Regarding the fact that you see more prints from the worker threads after "All Done" is printed: you only join for 10 ms, so it is possible that it is not enough and a thread is not finished within 10ms of being interrupted. If you just use join() you should not see that any longer.
Example of Worker class that reproduces the behaviour you observe:
class Walker implements Runnable {
public void run() {
for (int i = 0;; i++) {
try {
Thread.sleep(100);
} catch (InterruptedException ex) {
//do not respond to interruption too quickly on purpose
try {
Thread.sleep(1000);
} catch (InterruptedException e) {}
Thread.currentThread().interrupt();
}
System.out.println(Thread.currentThread().getName() + ":" + i);
if (Thread.interrupted()) {
break;
}
}
}
}
It would be easier with ExecutorService, eg
int nThreads = 100;
ExecutorService ex = Executors.newFixedThreadPool(nThreads);
for (int i = 0; i < nThreads; i++) {
ex.execute(new Walker());
}
Thread.sleep(5000);
ex.shutdownNow();
Maybe I have a glitch somewhere else; the actual code is a bit more complex...
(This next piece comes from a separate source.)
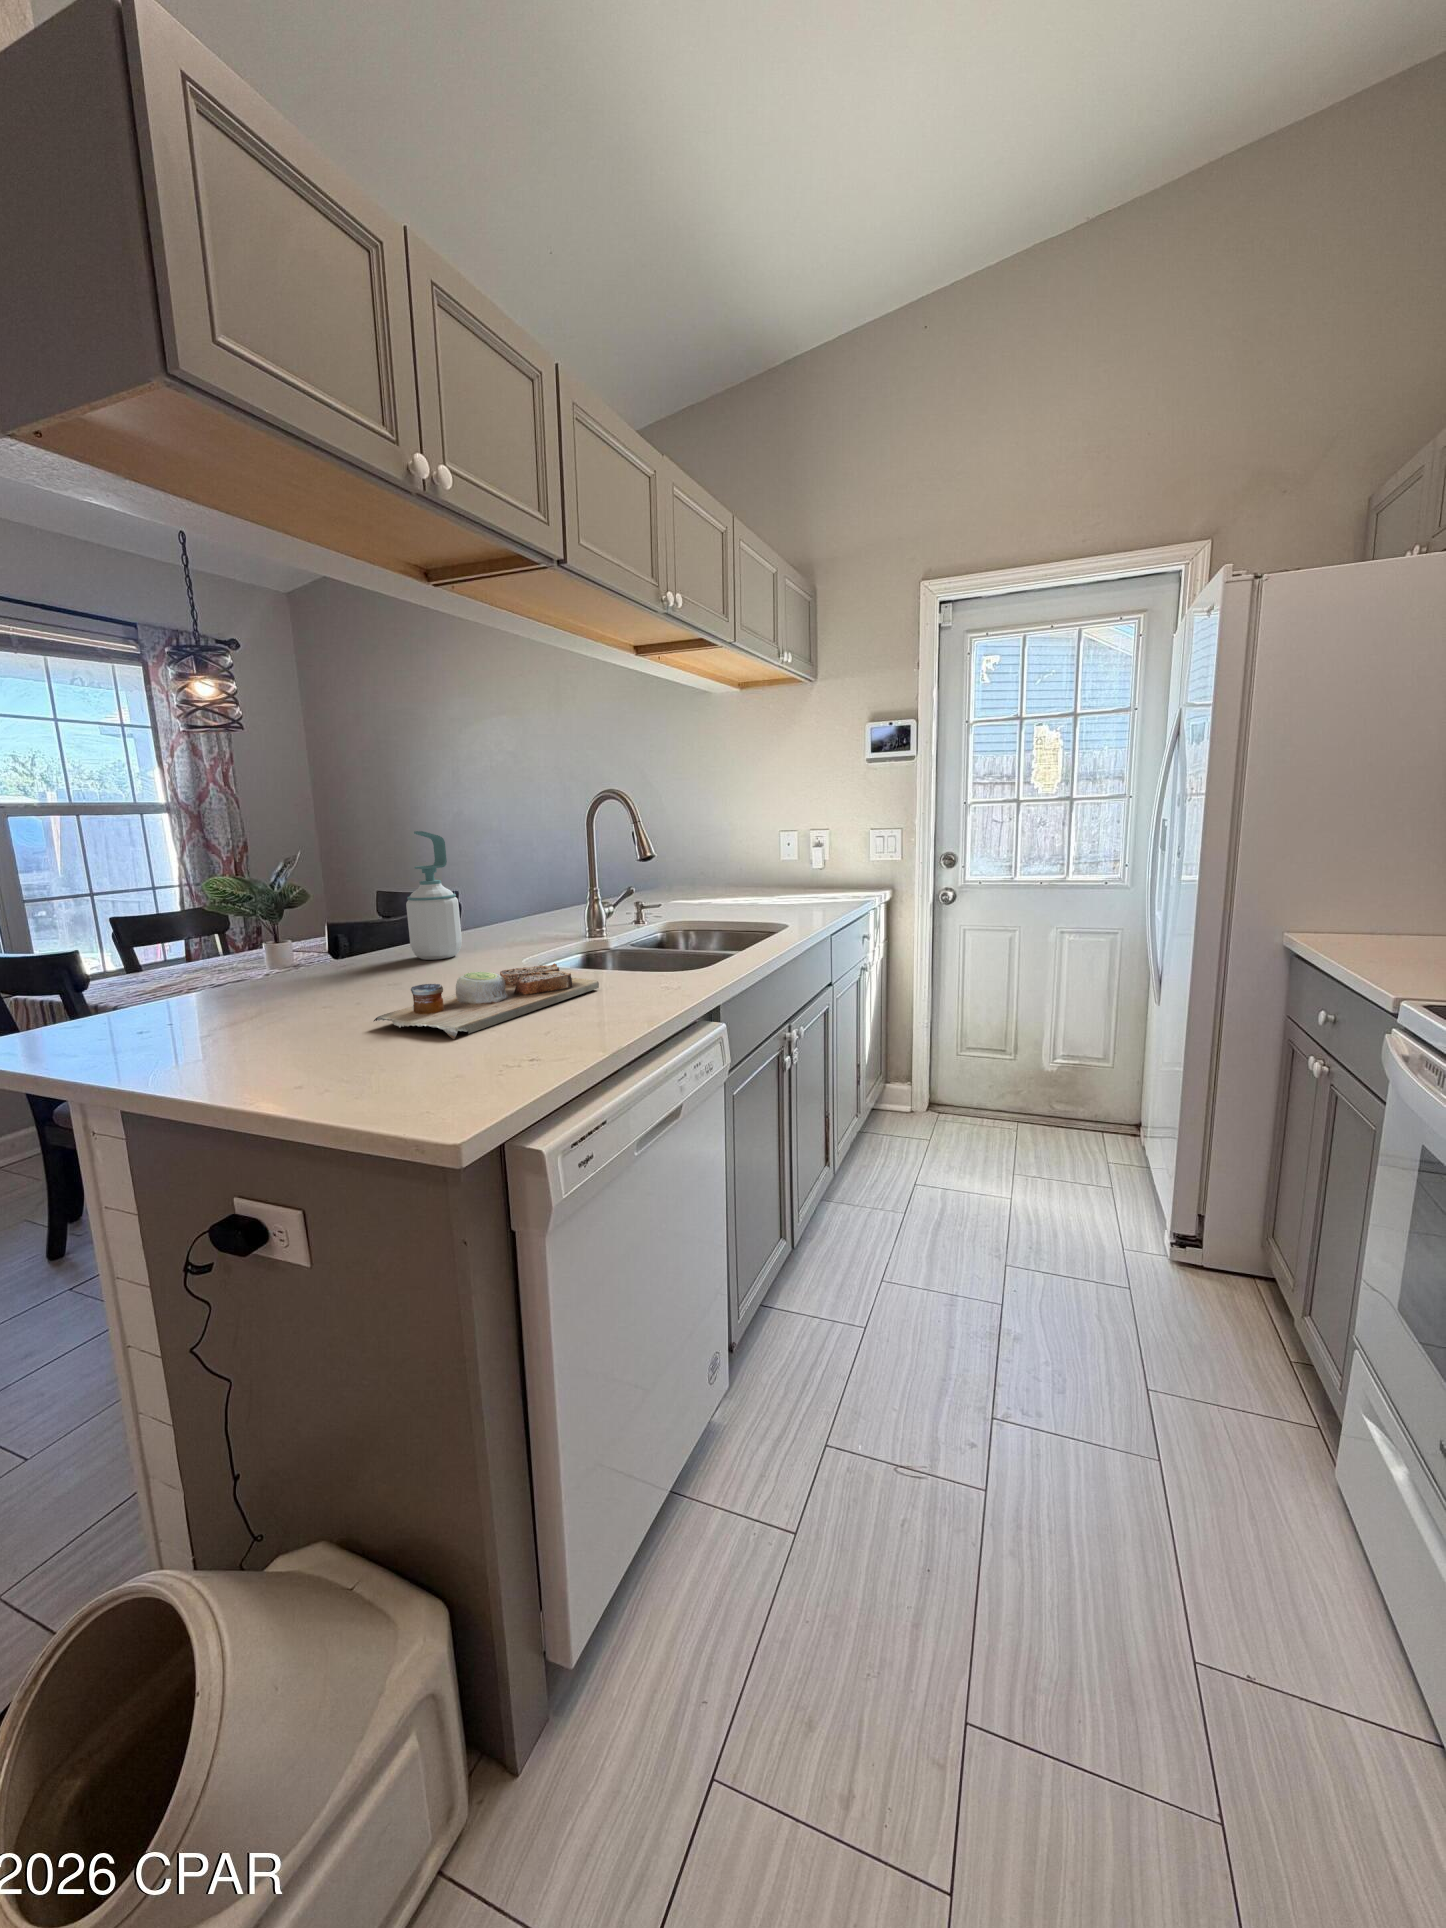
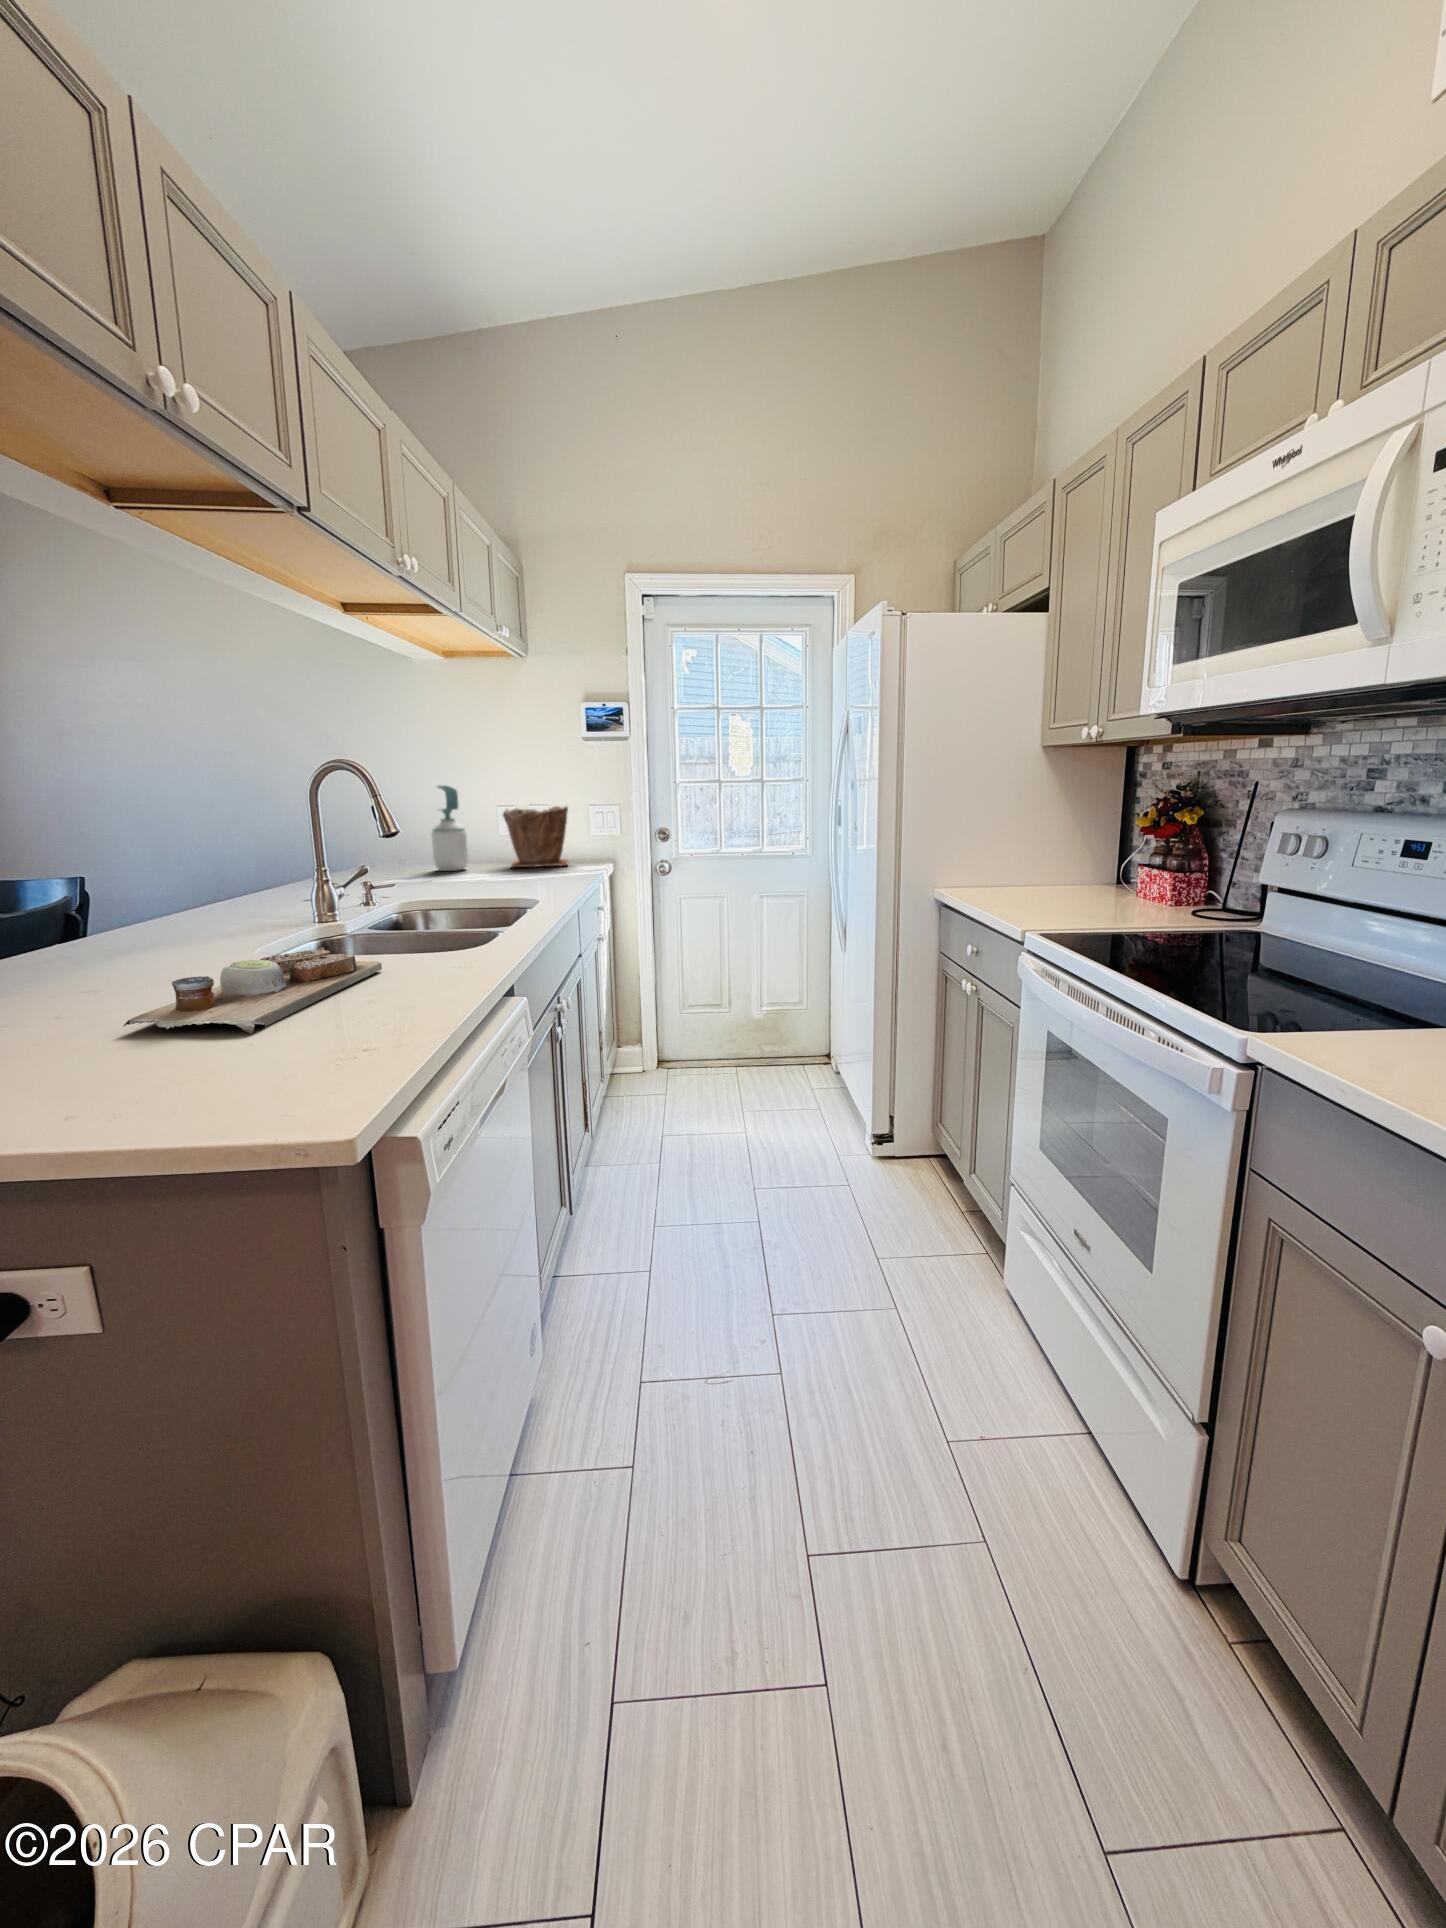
soap bottle: present [406,831,462,960] -> present [432,786,468,871]
plant pot: none [783,831,848,893] -> present [503,806,568,867]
Yes it is a glitch, unfortunately isn't a simple set 1 property, java side.
If the code is commercial, complex, than you can allocate a bit more time to write some native libraries, for major Os type. With that help you can easily play with threads as you wanted.
The first times has an overhead for developing and understanding how the threads are woking in native, os side, than just call a function with a few params :)
Not sure, if is helping, the glitch exists.